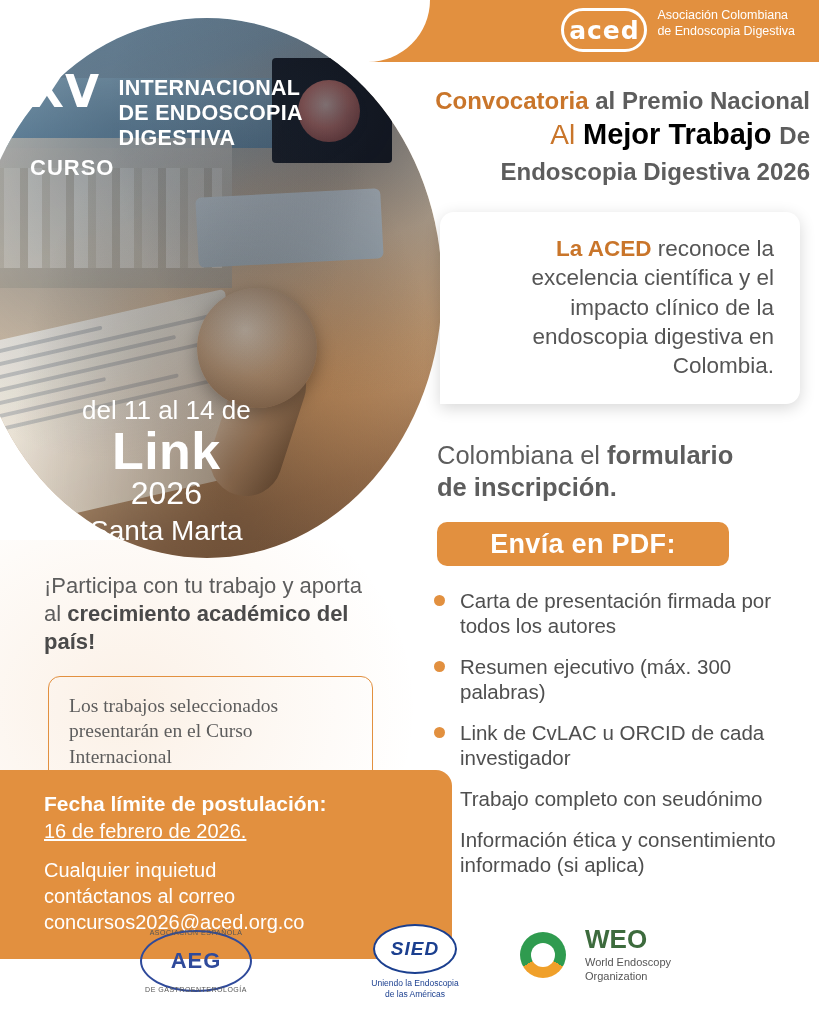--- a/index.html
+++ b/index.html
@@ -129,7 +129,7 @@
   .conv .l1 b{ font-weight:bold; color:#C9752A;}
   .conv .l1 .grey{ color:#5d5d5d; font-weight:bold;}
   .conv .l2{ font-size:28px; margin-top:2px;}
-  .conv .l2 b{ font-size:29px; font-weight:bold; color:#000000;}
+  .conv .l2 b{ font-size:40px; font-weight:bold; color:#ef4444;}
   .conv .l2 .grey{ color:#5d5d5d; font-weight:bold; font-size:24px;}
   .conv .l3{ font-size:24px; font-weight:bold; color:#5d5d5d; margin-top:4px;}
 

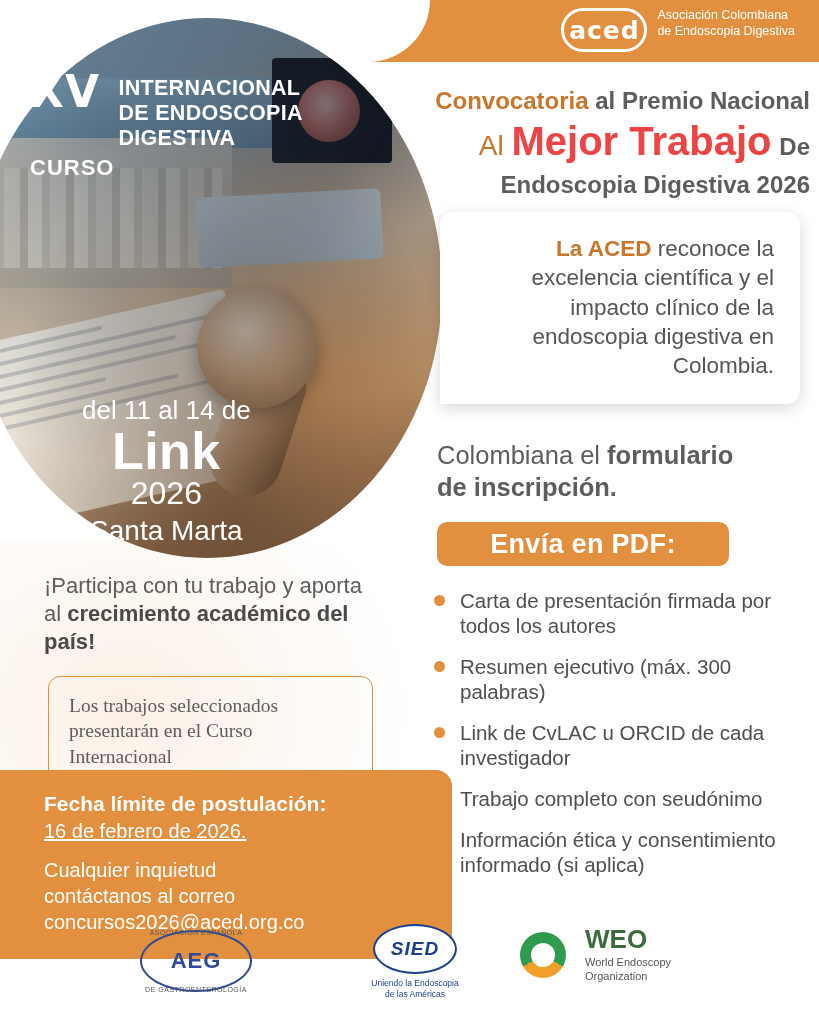--- a/index.html
+++ b/index.html
@@ -178,7 +178,7 @@
   }
 
   .fecha-box{
-    position:absolute; left:0px; top:770px; width:452px; padding:20px 26px 24px 44px;
+    position:absolute; left:0px; top:770px; width:400px; padding:20px 26px 24px 44px;
     background:#E2903F; color:#ffffff;
     border-top-right-radius:16px; border-bottom-right-radius:16px;
     font-size:20px; line-height:1.35;

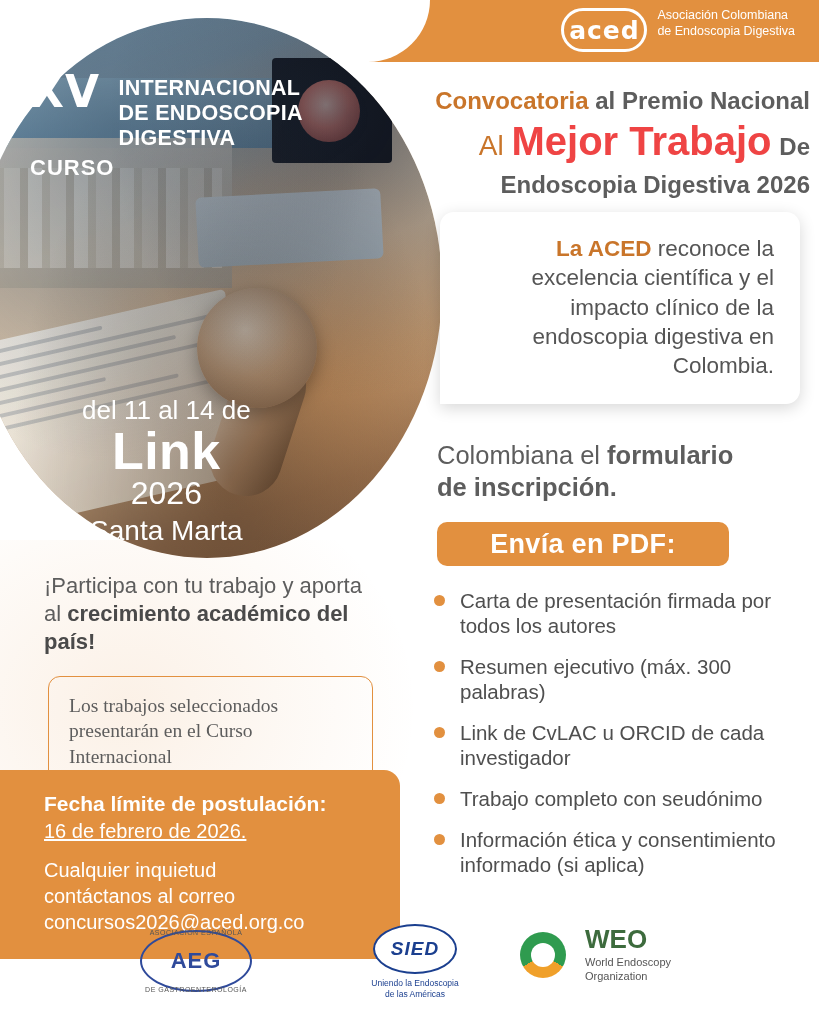--- a/index.html
+++ b/index.html
@@ -208,7 +208,7 @@
   .logo-sied .mark{ color:#1b3f8f; font-size:19px; font-weight:bold; font-style:italic; letter-spacing:1px;}
   .logo-sied .cap{ font-size:8.5px; color:#1b3f8f; margin-top:4px; line-height:1.25;}
 
-  .logo-weo{ left:520px; top:2px; width:220px; display:flex; align-items:center; gap:19px; text-align:left;}
+  .logo-weo{ left:520px; top:2px; width:220px; display:flex; align-items:center; gap:9px; text-align:left;}
   .logo-weo .leaf{
     width:46px;height:46px;border-radius:50%;
     background:conic-gradient(#2f9b4f 0deg 120deg,#f0a02a 120deg 240deg,#2f9b4f 240deg 360deg);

######

• **ASSIGNED TASK**
Show all lines above containing "padding".

• **RESPONSE**
-    position:absolute; left:0px; top:770px; width:452px; padding:20px 26px 24px 44px;
+    position:absolute; left:0px; top:770px; width:400px; padding:20px 26px 24px 44px;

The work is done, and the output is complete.